One bloke’s tale summed it up better than any promo video could. He managed to park his T7 in a flooded creek for a full 24 hours before a local farmer hauled it out with a tractor. Two oil changes later, he still fronted up at ADV FEST – minus his Nomad Moto 40L Roll Bag, which floated downstream to a new life. But in true ADV karma, he jagged a brand-new Roll Bag in the prize draw that same night. Can’t make this stuff up.

The vibe? Pure ADV. A little rough around the edges, a long way from polished, and brimming with passion.

The Verdict

ADV FEST 2025 didn’t just clock up the biggest headcount of any ADV event in Australia – it felt like the most important one yet. A deadset sign that adventure riding isn’t some little side hustle in the moto world anymore – it’s the fastest-growing, most community-driven corner of the sport, and it’s only picking up steam.

From wide-eyed first-timers on shiny mid-weight twins to rally-hardened vets wringing the necks of their 690s, everyone found their groove. The local loops around Dorrigo held up a treat, and by Sunday the skies had played nice, so the ride home was smooth sailing – well, as smooth as it gets when your socks are still damp and your chain sounds like a rusty gate. Riders rolled out buzzing, bikes dirty, heads full of yarns, and already scheming their return.
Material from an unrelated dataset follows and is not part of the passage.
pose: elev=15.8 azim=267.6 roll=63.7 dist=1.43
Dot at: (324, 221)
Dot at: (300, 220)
If you pulled the pin this year, don’t make the same mistake twice. Circle August 21–23, 2026, in your calendar now: same town, same venue, same tribe – just bigger, louder, and muddier. Because when it comes to ADV in Australia, all roads – and all dirt – lead to Dorrigo.

Volunteers & Crew

Events this big don’t just magically run themselves – there’s no fairy dust in adventure riding. A massive shout-out goes to the Armidale ADV Riders Group, with legends like Mick Mayled, Peter Mayled, Jeff “Ox” Kelly, and the ever-present grin of Dave “Millsy” Mills, who’s basically become the unofficial mascot of ADV FEST. These blokes kept the wheels turning when things threatened to go pear-shaped.
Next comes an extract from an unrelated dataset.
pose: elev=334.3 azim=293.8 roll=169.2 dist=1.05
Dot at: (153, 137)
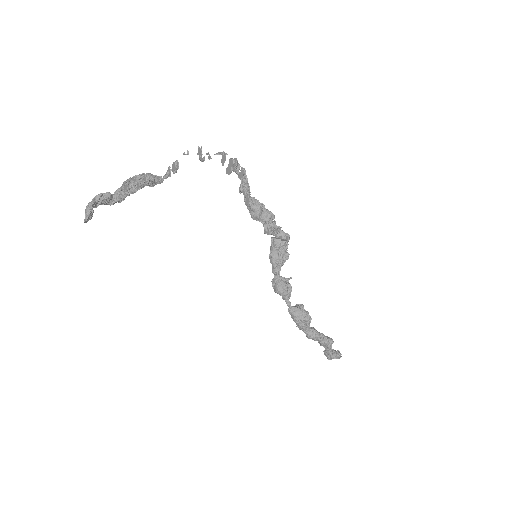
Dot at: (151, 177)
Backing them up were our own tireless volunteers – Jason, Steven, and Gavin – plus my family, who didn’t just come along for the ride but rolled up their sleeves and got stuck in. From marking trails to herding riders to making sure no one tipped a bike onto the spit roast, they did it all. Without this crew, ADV FEST would’ve looked less like a slick festival and more like a bush doof gone wrong.